I'm pretty sure that the government £7500 was before any bursaries were taken off. There has been a large amount of discussion in the educational press about how they've got their sums wrong.

If you ran a university and were being offered £9k a student, when most of your government funding was being taken away, why would you charge less? It's like advertising that you're not quite as good as all the others...

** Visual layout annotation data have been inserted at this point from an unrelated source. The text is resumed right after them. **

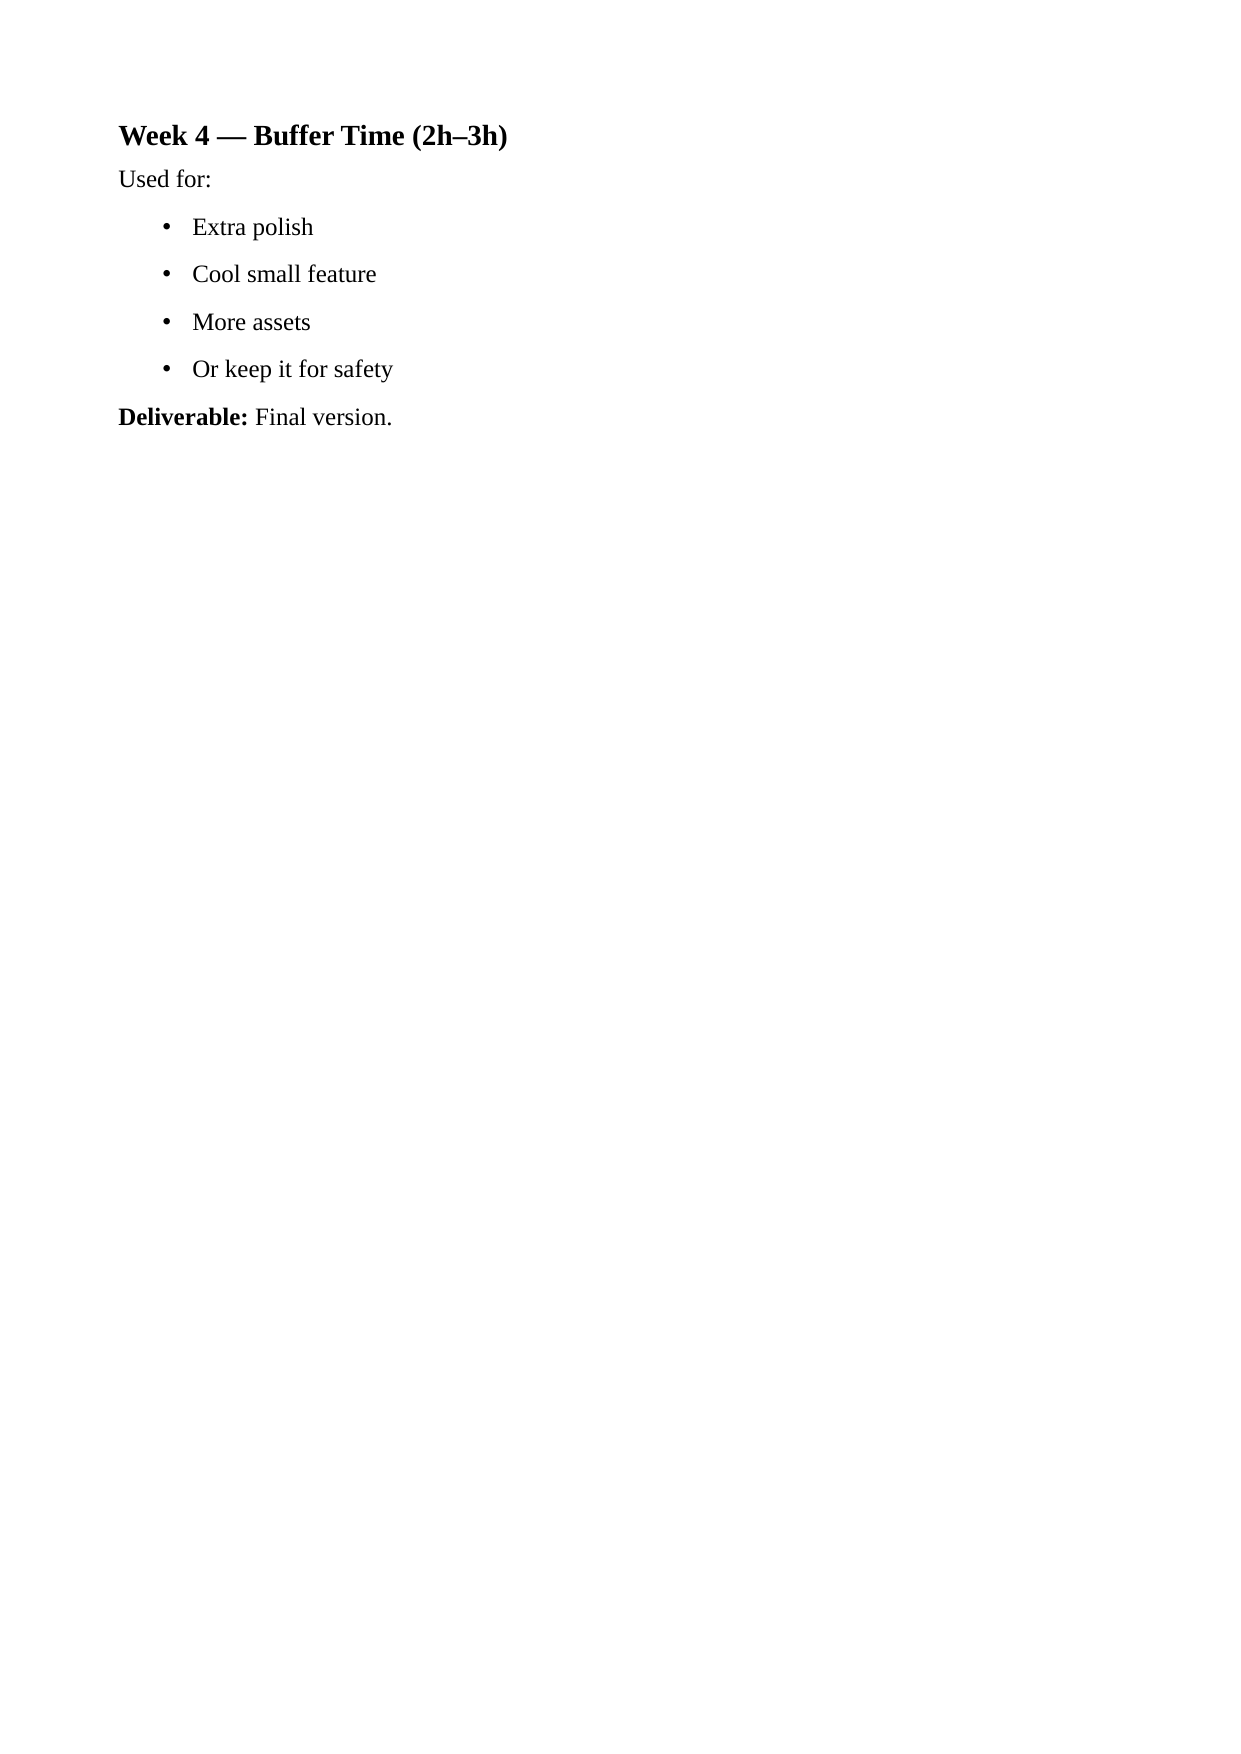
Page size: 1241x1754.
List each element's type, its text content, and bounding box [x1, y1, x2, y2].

subtitle Week 4 — Buffer Time (2h–3h) [118, 118, 1122, 152]
list More assets [162, 307, 1122, 336]
text Used for: [118, 164, 1122, 193]
list Or keep it for safety [162, 354, 1122, 383]
list Cool small feature [162, 259, 1122, 288]
text Deliverable: Final version. [118, 402, 1122, 431]
list Extra polish [162, 212, 1122, 241]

peanutbutterkid · 12/04/2011 19:27

Okay, I recognised 16 of those 47 (about 33%) in that list that were ex-Polys.
Plus you really need to know how many students will be on 9k courses, not just number of universities.
Wiki Estimates 84 University institutions in the UK, of which 38 are expolys (45% of the total), so BBC survey results are not obviously closely representing all types of Uni, never mind all types of of courses.

edam · 12/04/2011 19:32

Looks like the government miscalculated, badly. Which is what governments tend to do. This is going to be ruddy expensive for all of us, given the government has to fund the upfront costs until former students start paying back. Great, so we've got a system which may well be MORE expensive for the taxpayer AND for the student.

Ruddy Nick Clegg, what an arse!

UnseenAcademicalMum · 12/04/2011 21:09

Well, OneMoreMum, the universities have to cover their costs for the courses somehow. The government seemed to expect the universities to run at a loss, but whether a course is offered from an ex-poly or an old-university, there are still staff to be paid, buildings costs, insurances, library costs, lab costs etc etc etc etc (although there probably are many more staff higher on the payscale at an old university), but at either type of instutution, there will be costs which need to be covered.

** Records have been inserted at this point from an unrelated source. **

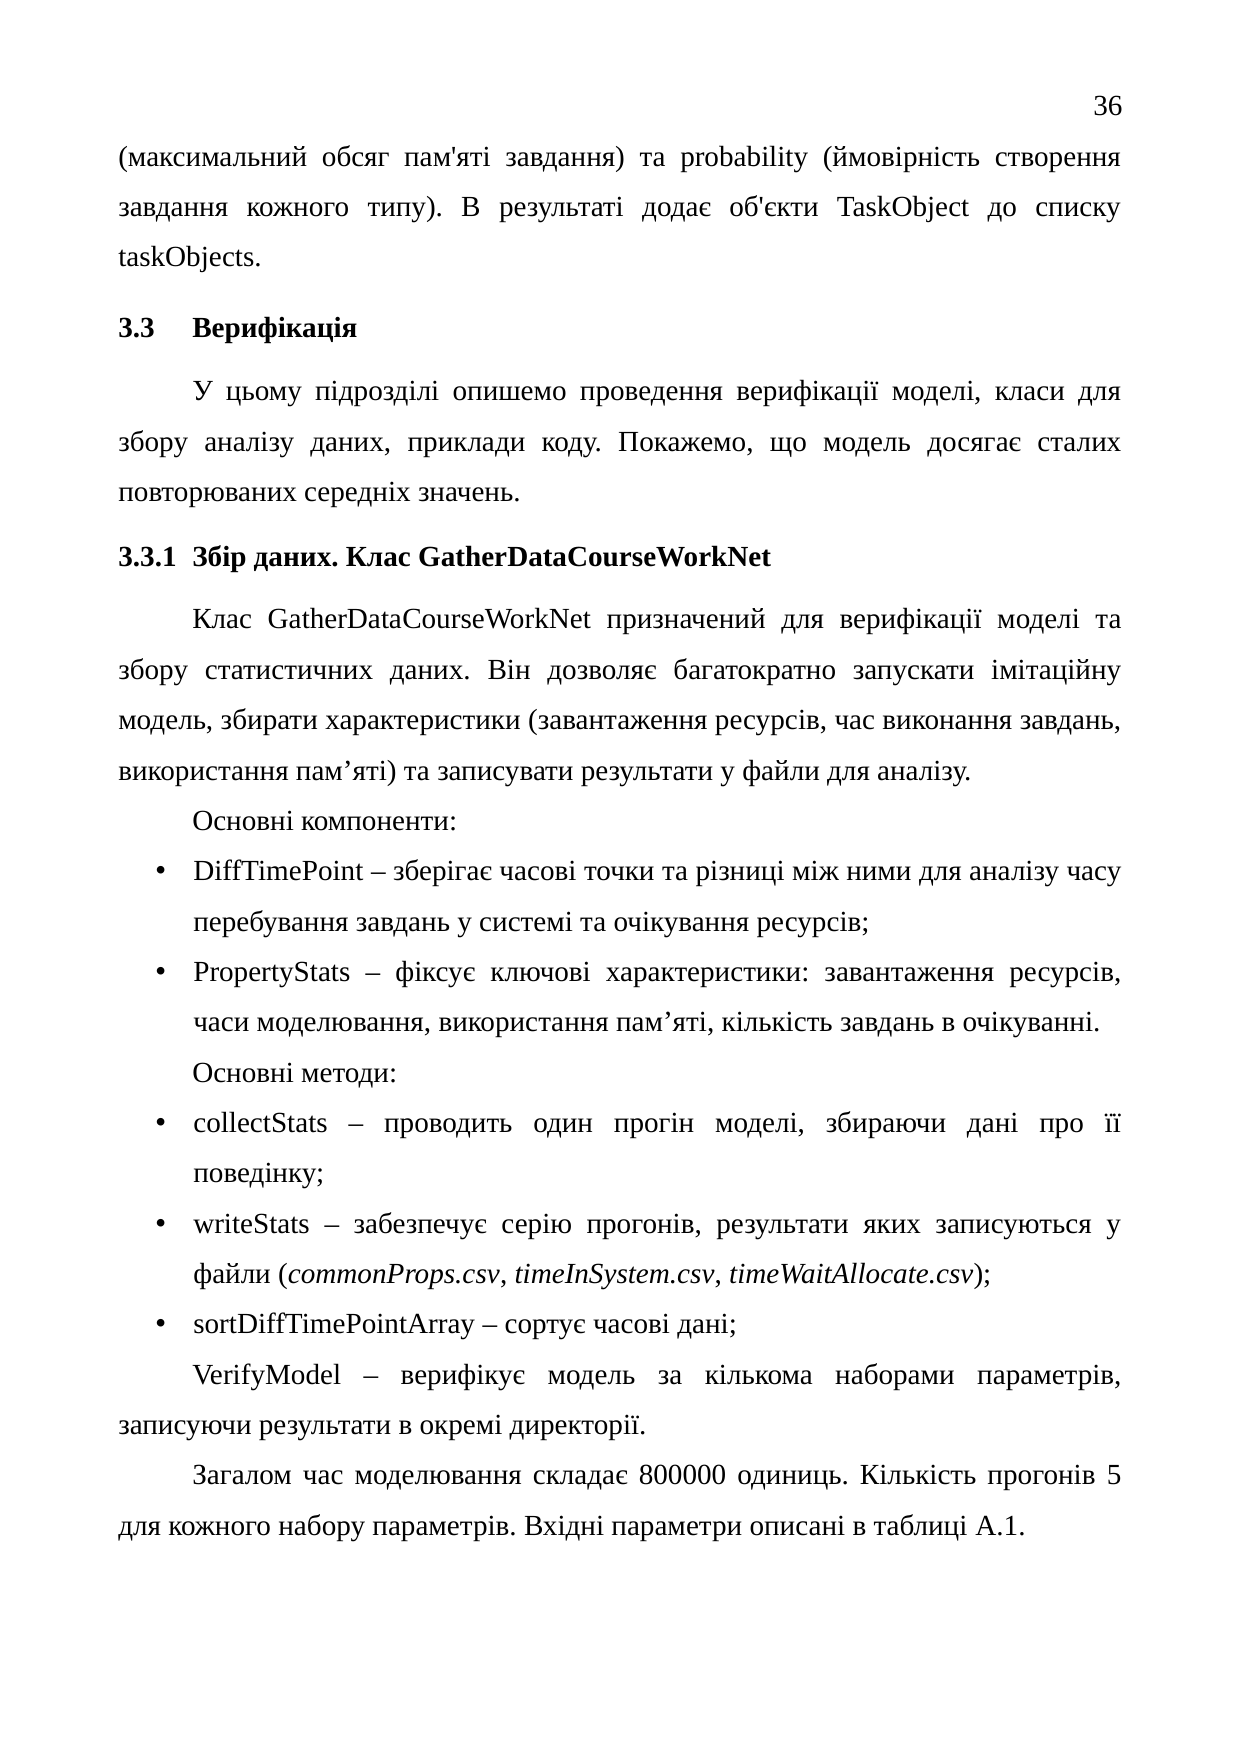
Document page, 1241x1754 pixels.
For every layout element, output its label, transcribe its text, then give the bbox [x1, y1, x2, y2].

text Клас GatherDataCourseWorkNet призначений для верифікації моделі та збору статистичних даних. Він дозволяє багатократно запускати імітаційну модель, збирати характеристики (завантаження ресурсів, час виконання завдань, використання пам’яті) та записувати результати у файли для аналізу. [118, 602, 1122, 786]
subtitle Верифікація [118, 311, 1122, 344]
text У цьому підрозділі опишемо проведення верифікації моделі, класи для збору аналізу даних, приклади коду. Покажемо, що модель досягає сталих повторюваних середніх значень. [118, 373, 1122, 507]
text Основні методи: [118, 1055, 1122, 1088]
subtitle Збір даних. Клас GatherDataCourseWorkNet [118, 539, 1122, 572]
list collectStats – проводить один прогін моделі, збираючи дані про її поведінку; [156, 1105, 1122, 1189]
text Загалом час моделювання складає 800000 одиниць. Кількість прогонів 5 для кожного набору параметрів. Вхідні параметри описані в таблиці A.1. [118, 1457, 1122, 1541]
text VerifyModel – верифікує модель за кількома наборами параметрів, записуючи результати в окремі директорії. [118, 1357, 1122, 1441]
list PropertyStats – фіксує ключові характеристики: завантаження ресурсів, часи моделювання, використання пам’яті, кількість завдань в очікуванні. [156, 954, 1122, 1038]
list writeStats – забезпечує серію прогонів, результати яких записуються у файли (commonProps.csv, timeInSystem.csv, timeWaitAllocate.csv); [156, 1206, 1122, 1290]
text (максимальний обсяг пам'яті завдання) та probability (ймовірність створення завдання кожного типу). В результаті додає об'єкти TaskObject до списку taskObjects. [118, 139, 1122, 273]
list sortDiffTimePointArray – сортує часові дані; [156, 1306, 1122, 1340]
text Основні компоненти: [118, 803, 1122, 836]
list DiffTimePoint – зберігає часові точки та різниці між ними для аналізу часу перебування завдань у системі та очікування ресурсів; [156, 853, 1122, 937]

Lefreakcestchick · 12/04/2011 21:20

It's too soon to tell what the average fees will be. Unis might charge different fees for different courses, and they might not charge all students on a course the same fees. But I'd be surprised if the average came in as low as £7500 or if many students only had to pay £3000. £6000 fee waivers will be very rare.

magicmummy1 · 12/04/2011 21:33

If there is a shortfall, the government has threatened to claw it back by removing the remaining 20% tuition fee subsidy.